Syarat tambahan ini sebenarnya berhubungan erat dengan indikator ketiga, yakni mengenai sarana dan fasilitas. Adapun faktor sarana dan fasilitas dalam rangka menekan angka perkawinan di bawah umur masih kurang. Dalam hal ini berupa program penyuluhan, seminar, pengarahan terhadap bahaya perkawinan di bawah umur, dan lain sebagainya yang relevan dengan poin-poin pada Pasal 12 ayat 2 Perma Nomor 5 Tahun 2019. Program-program tersebut masih minim dilakukan, baik di lingkup masyarakat maupun sekolah-sekolah. Hal ini penting untuk diadakan secara massif supaya membangun kesadaran para remaja dan orang tua terhadap resiko perkawinan di bawah umur sehingga diharapkan dapat memperkecil angka permohonan dispensasi kawin.
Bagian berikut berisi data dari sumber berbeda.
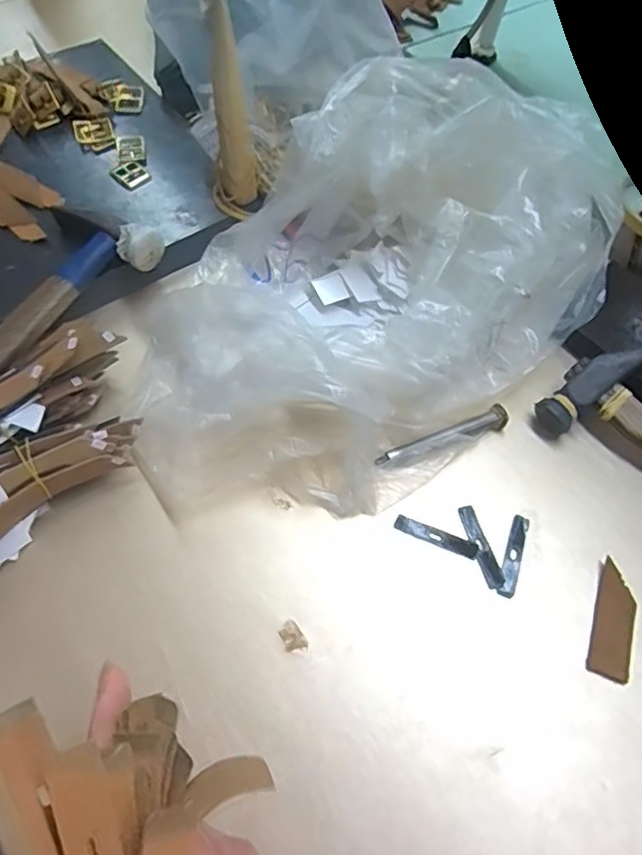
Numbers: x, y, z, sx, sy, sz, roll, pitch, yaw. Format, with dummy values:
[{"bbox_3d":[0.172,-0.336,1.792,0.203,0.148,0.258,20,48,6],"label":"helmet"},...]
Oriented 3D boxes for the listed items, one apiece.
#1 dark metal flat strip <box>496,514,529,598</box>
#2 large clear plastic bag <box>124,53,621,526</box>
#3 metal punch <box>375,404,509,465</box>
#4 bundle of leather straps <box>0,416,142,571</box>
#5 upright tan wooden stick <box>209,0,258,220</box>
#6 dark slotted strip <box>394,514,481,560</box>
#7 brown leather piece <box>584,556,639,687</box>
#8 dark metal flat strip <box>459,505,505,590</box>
[{"bbox_3d":[0.120,0.078,0.362,0.010,0.004,0.053,20,63,8],"label":"dark metal flat strip"},{"bbox_3d":[0.037,-0.107,0.393,0.382,0.101,0.236,-31,65,-18],"label":"large clear plastic bag"},{"bbox_3d":[0.082,0.008,0.397,0.097,0.011,0.014,-21,62,-13],"label":"metal punch"},{"bbox_3d":[-0.180,0.036,0.352,0.145,0.051,0.047,-39,68,-21],"label":"bundle of leather straps"},{"bbox_3d":[-0.068,-0.225,0.427,0.033,0.141,0.035,-5,60,-4],"label":"upright tan wooden stick"},{"bbox_3d":[0.073,0.069,0.369,0.053,0.004,0.010,20,73,12],"label":"dark slotted strip"},{"bbox_3d":[0.173,0.114,0.345,0.023,0.005,0.066,20,61,10],"label":"brown leather piece"},{"bbox_3d":[0.099,0.073,0.364,0.011,0.004,0.053,-14,64,-9],"label":"dark metal flat strip"}]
Pengadilan Agama Bangil sendiri telah melakukan MoU dengan Dinas Kesehatan setempat untuk pemeriksaan kesehatan dan konseling untuk anakanak dan pasangannya yang dimintakan izin dispensasi sebelum menjalani persidangan dan nantinya hasil pemeriksaan tersebut akan digunakan sebagai persyaratan dan alat bukti untuk pertimbangan Hakim dalam memberikan penetapan. Selain itu, Pengadilan Agama Bangil juga akan meminta slip gaji atau keterangan penghasilan dari pihak laki-laki untuk memastikan adanya pemasukan tetap sebagai bahan pertimbangan penetapan.
Tindakan ini merupakan salah satu upaya Pengadilan Agama Bangil untuk mematuhi Perma Nomor 5 Tahun 2019 secara tertib. Semoga di kemudian hari upaya ini dapat terus berlanjut dan berkembang pada aspekaspek lain yang menjadi pertimbangan sesuai dengan amanat undang-undang. Misalnya dengan mengadakan MoU bersama Departemen Pendidikan setempat untuk menjamin keberlangsungan pendidikan anak yang masih dibawah umur ini atau MoU bersama Kementrian Agama setempat yang menaungi KUA untuk membuat program wajib lapor kepada BP4 (Bapan Penasihat Pembinaan dan Pelestarian Perkawinan) dalam kurun waktu tertentu pasca akad nikah untuk menekan potensi terjadinya perselisihan dan KDRT.
Indikator yang terakhir yakni masyarakat. Dalam hal tingginya angka permohonan dispensasi kawin yang utamanya dipengaruhi oleh kondisi masyarat, faktor-faktor penyebab perkawinan anak terjadi yang telah dibahas sebelumnya adalah akar dari kondisi masyarakat saat ini. Selama masyarakat masih belum selesai dengan masalah-masalah tersebut, rasanya akan sangat sulit menekan fenomena perkawinan anak. Untuk menyelesaikan akar masalah tersebut, selain dibutuhkan optimalisasi indikator ketiga alias sarana dan fasilitas dalam efektivitas hukum yang terkonsentrasi pada wilayah yurisdiksi yang lebih kecil dari pengadilan tingkat pertama, pengaturan terpusat dari masing-masing instansi pada bidang terkait juga sangat dibutuhkan. Campur tangan dan kerjasama banyak pihak sangat dibutuhkan di sini, sebab masalah perkawinan anak adalah PR yang tidak mungkin diselesaikan oleh satu kewenangan saja.